O que torna o Delta do Okavango único em Botsuana
O Delta do Okavango, no noroeste do Botsuana, é uma das maiores anomalias geográficas do planeta: um imenso pântano que floresce no coração de um deserto. Ao contrário da esmagadora maioria dos deltas do mundo, não desagua no mar. As águas do Rio Okavango, nascidas nas terras altas de Angola, percorrem mais de mil quilómetros para morrer, evaporar e infiltrar-se nas areias do Kalahari, criando um oásis vivo que muda de tamanho ao ritmo das estações.
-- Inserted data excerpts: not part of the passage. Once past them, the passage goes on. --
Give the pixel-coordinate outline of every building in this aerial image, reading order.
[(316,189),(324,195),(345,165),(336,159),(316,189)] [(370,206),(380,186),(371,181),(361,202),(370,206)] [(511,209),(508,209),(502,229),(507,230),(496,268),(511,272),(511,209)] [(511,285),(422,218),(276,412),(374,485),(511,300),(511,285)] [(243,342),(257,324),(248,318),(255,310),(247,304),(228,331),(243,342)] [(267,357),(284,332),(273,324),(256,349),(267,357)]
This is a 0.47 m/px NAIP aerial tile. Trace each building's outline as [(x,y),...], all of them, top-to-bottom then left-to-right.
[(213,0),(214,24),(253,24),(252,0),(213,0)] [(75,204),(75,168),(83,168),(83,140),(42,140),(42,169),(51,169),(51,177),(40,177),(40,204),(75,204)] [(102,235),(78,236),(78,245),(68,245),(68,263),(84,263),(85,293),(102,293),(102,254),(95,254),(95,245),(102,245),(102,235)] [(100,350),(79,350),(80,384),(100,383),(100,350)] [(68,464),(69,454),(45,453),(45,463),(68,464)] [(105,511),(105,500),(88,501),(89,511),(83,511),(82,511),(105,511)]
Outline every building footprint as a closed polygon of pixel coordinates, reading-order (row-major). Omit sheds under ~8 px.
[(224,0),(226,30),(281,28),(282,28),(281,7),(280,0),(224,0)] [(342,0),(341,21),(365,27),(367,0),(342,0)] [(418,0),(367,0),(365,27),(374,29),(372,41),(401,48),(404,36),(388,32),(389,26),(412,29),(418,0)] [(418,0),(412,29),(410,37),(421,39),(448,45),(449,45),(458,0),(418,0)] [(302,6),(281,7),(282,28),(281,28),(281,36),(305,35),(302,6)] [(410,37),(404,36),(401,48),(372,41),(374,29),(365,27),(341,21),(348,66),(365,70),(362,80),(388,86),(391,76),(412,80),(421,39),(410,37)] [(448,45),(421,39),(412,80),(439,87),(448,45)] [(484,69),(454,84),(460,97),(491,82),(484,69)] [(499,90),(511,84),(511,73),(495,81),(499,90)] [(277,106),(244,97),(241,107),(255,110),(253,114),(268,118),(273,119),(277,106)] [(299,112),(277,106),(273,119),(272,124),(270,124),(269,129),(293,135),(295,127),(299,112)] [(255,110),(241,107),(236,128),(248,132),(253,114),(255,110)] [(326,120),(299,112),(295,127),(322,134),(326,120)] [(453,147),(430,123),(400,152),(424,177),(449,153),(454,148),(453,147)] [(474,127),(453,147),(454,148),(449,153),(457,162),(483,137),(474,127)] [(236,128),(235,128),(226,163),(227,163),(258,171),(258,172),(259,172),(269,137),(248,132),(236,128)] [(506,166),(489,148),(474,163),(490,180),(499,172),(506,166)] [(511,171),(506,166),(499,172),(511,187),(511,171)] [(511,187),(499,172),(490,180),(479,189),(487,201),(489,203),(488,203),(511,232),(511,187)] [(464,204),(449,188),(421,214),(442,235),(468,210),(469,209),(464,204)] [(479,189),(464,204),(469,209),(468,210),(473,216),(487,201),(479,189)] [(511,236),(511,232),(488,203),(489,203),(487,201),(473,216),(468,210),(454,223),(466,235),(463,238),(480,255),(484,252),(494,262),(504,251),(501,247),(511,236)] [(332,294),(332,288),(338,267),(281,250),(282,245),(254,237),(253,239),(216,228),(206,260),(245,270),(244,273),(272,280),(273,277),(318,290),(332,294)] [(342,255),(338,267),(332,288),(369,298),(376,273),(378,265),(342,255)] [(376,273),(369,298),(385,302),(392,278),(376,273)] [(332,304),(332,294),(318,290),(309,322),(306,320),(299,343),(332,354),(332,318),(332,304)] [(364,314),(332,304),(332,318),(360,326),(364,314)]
Reconhecido pela UNESCO como o 1000.º sítio inscrito na Lista do Património Mundial, em 2014, o delta combina uma geologia rara, um calendário de cheias invertido e uma das maiores concentrações de fauna de África. Em 2026, fortes chuvas em Angola e no próprio Botsuana anunciam uma das cheias mais extensas das últimas décadas, recordando por que motivo este ecossistema continua a ser estudado e admirado.
Um delta que não chega ao mar
A característica mais fundamental do Okavango é ser um delta endorreico, ou seja, interior. A bacia não tem saída para nenhum oceano. O Rio Okavango entra no Botsuana vindo de Angola, atravessa a Faixa de Caprivi (Namíbia) e espalha-se em leque sobre o deserto do Kalahari, formando um dos poucos grandes sistemas de delta interior do mundo que se mantém quase intacto.
Dependendo da época e da intensidade das cheias, a área inundada oscila entre cerca de 6000 e 22 000 quilómetros quadrados, fazendo dele o maior delta interior do planeta. Praticamente toda a água que aqui chega acaba por se perder por evaporação e transpiração das plantas, ou por infiltração no subsolo arenoso. Quase nada regressa a um curso de água permanente. É, no fundo, um rio que se dissolve no deserto.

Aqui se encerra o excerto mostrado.